Focusing on transparency as a theme in streaming inevitably ends up proving YouTube's emerging dominance, making YouTube an increasingly problematic counterweight to data narratives in streaming because it is a free competitor, at scale, and with better data.
One has to wonder whether the theme of transparency actually reflects YouTube's emerging dominance. Notably, YouTube has moved away from original programming over the past few years.
However, MrBeast reflects the emergence of creators who can deliver Hollywood quality and scale in viewership with production budgets that reflect per episode budgets of Hollywood studios and streaming services.
With over 2MM creators in the YouTube Partner Program, MrBeast will not be the first creator to figure this out, or the last. With YouTube's scale, that means 2MM emerging competitors for streaming services still building out scale for the road ahead.
Conclusion
The question of transparency, now, needs one additional backdrop against which it should be considered: market timing.
On this point, I like a Twitter thread from former NBCU executive Salil Dalvi on Monday about how, based on his experience, media companies should navigate imminent change. He concludes:
The fact is, we are in a new cycle, after being in “scale up” mode in mobile, OTT, creator economy, for the last 5+ years.
A key part of this argument is about streaming being "no longer experimental…. It is core."

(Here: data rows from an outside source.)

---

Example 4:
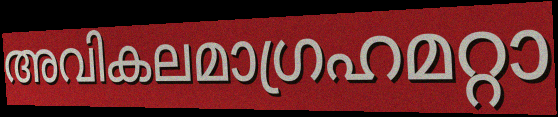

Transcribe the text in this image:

അവികലമാഗ്രഹമറ്റാ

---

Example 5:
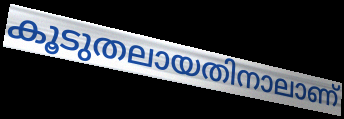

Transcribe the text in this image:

കൂടുതലായതിനാലാണ്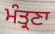
ਮੰਤ੍ਰਣਾ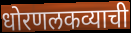
धोरणलकव्याचीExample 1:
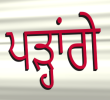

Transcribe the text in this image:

ਪੜ੍ਹਾਂਗੇ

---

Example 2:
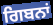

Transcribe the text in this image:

ਗਿਬਨਾਂ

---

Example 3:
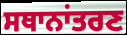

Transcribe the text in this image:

ਸਥਾਨਾਂਤਰਣ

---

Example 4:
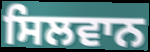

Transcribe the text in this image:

ਸਿਲਵਾਨ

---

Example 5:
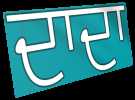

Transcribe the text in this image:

ਦਾਦਾ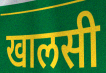
खालसीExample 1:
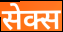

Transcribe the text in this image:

सेक्स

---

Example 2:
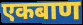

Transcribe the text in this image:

एकबाण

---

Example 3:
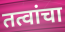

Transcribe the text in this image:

तत्वांचा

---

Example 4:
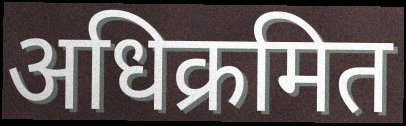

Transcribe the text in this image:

WarnerMedia's Jason Kilar argued something similar, above, that streaming will become "core" as "a short list of folks... get to scale", but with an important caveat: "whether you’re talking about Peacock or Paramount+ or Disney+ or Hulu, it’s not the same foundation."

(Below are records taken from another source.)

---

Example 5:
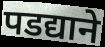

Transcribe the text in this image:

पडद्याने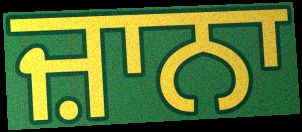
ਜ਼ਾਨਾ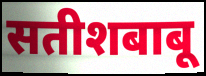
सतीशबाबूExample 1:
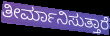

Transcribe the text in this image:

ತೀರ್ಮಾನಿಸುತ್ತಾರೆ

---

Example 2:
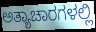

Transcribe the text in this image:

ಅತ್ಯಾಚಾರಗಳಲ್ಲಿ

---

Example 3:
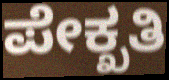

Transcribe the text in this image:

ಪೇಕ್ಖತಿ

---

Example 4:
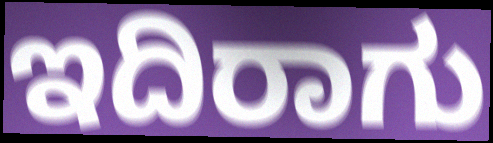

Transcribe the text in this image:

ಇದಿರಾಗು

The implication is that for now and the foreseeable future, Netflix and YouTube will continue to be the standard-bearers for transparency.
My gut is Kilar is wrong, Netflix has already won, and no one will catch up to them.

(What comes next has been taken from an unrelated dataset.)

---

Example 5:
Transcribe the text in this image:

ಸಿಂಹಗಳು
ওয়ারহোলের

But, I also think that Kilar is missing how YouTube's transparency and growing creator economy suggests that it is also an emerging roadblock for the success of all streaming services, including Netflix. Meaning, the problem of transparency is that YouTube's creator economy stories are already better than most streaming services, and seem poised to improve in 2022 and beyond.
I think investors and the broader streaming marketplace have yet to comprehend this, too.
Given we are likely to see more MrBeast-type successes on YouTube in 2022, my guess is that will change.